There are 24 partitions in total.

From the 16th bucket, Snowflake starts incrmenting the depth number as twice the width of the previous bucket.
So in the t_orders_bad case, it will shown that all the 24 micro-partitions as depth 32, but in reality it should be 23 depth.


### Number of Overlap vs Overlap depth

![image info](https://docs.snowflake.com/en/_images/tables-clustering-ratio.png)


In [None]:

table_name = 'sf_cert_prep.public.t_orders_bad_but_clustered'
column_name = '(o_orderdate)'

query = f'''
with clust_info as 
(select parse_json(system$clustering_information(\'{table_name}\', \'{column_name}\'))::variant as c_info),

hist as
(select c_info:partition_depth_histogram as partition_depth_histogram from clust_info )

+++

Your goal » Reproduce the passage on Snowflake clustering depth word for word, starting at "There are 24" and ending at "be 23 depth.".

+++

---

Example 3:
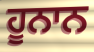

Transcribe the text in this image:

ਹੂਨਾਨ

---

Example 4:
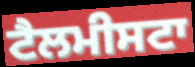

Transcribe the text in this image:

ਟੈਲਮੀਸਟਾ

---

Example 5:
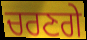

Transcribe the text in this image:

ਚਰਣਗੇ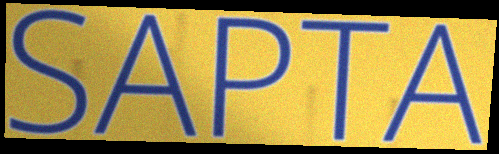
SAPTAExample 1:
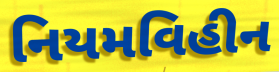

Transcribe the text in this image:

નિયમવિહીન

+++

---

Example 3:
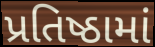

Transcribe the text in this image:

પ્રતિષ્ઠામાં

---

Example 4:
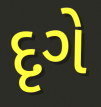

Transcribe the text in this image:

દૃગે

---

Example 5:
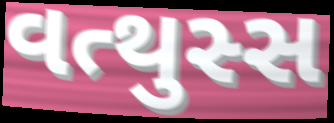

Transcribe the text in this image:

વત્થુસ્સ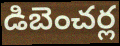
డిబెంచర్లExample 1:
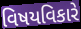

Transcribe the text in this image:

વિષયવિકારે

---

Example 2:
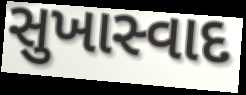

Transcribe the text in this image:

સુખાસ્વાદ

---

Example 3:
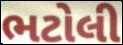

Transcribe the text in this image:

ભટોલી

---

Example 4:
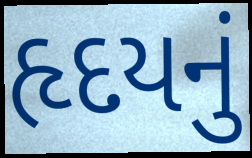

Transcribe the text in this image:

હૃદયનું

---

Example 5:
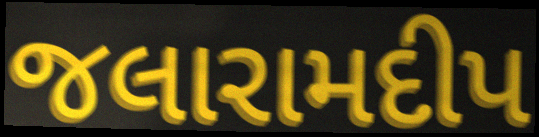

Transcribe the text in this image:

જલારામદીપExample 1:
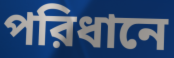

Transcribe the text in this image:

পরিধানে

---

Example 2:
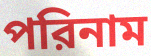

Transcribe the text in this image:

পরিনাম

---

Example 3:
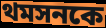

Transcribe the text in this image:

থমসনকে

+++

Exercise response »
There are 24 partitions in total.

From the 16th bucket, Snowflake starts incrmenting the depth number as twice the width of the previous bucket.
So in the t_orders_bad case, it will shown that all the 24 micro-partitions as depth 32, but in reality it should be 23 depth.